| Exercise objective |
For each entry, return the text exactly and omit any image.
** Opening Data to use block **
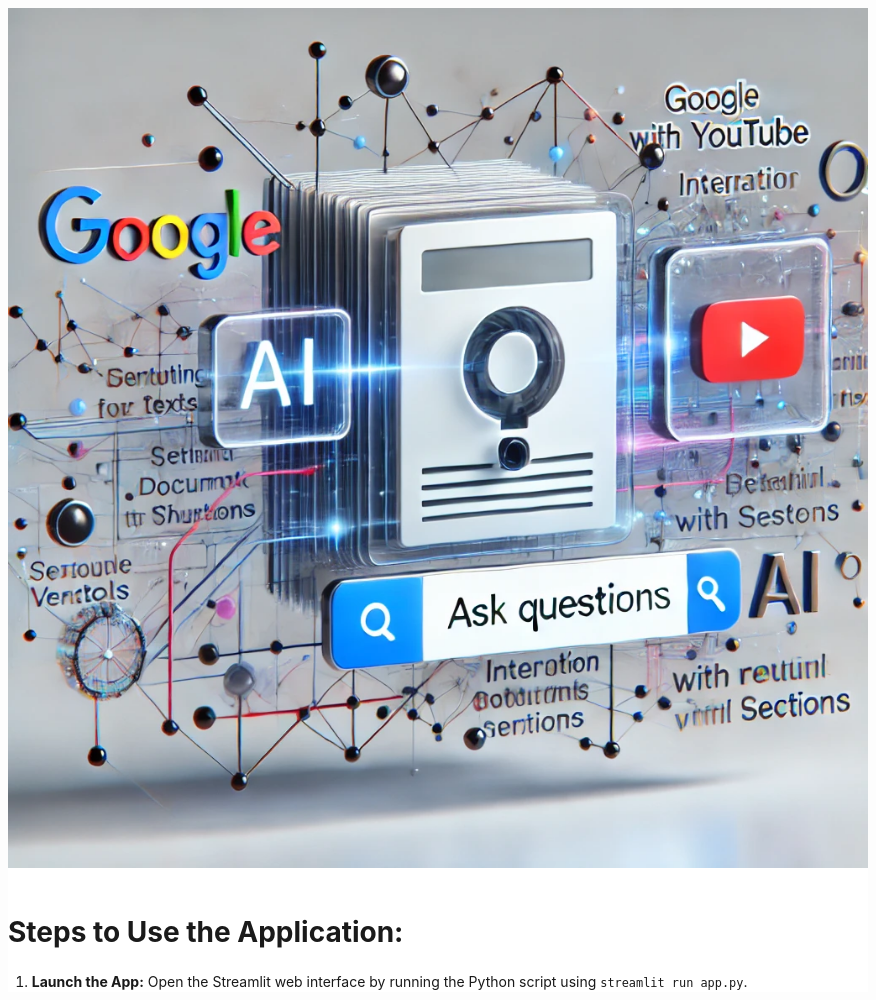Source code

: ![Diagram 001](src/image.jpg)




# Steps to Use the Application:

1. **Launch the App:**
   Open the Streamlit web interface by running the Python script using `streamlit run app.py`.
** Closing Data to use block **
| Answer area |
Source code

: ![Diagram 001](src/image.jpg)




# Steps to Use the Application:

1. **Launch the App:**
   Open the Streamlit web interface by running the Python script using `streamlit run app.py`.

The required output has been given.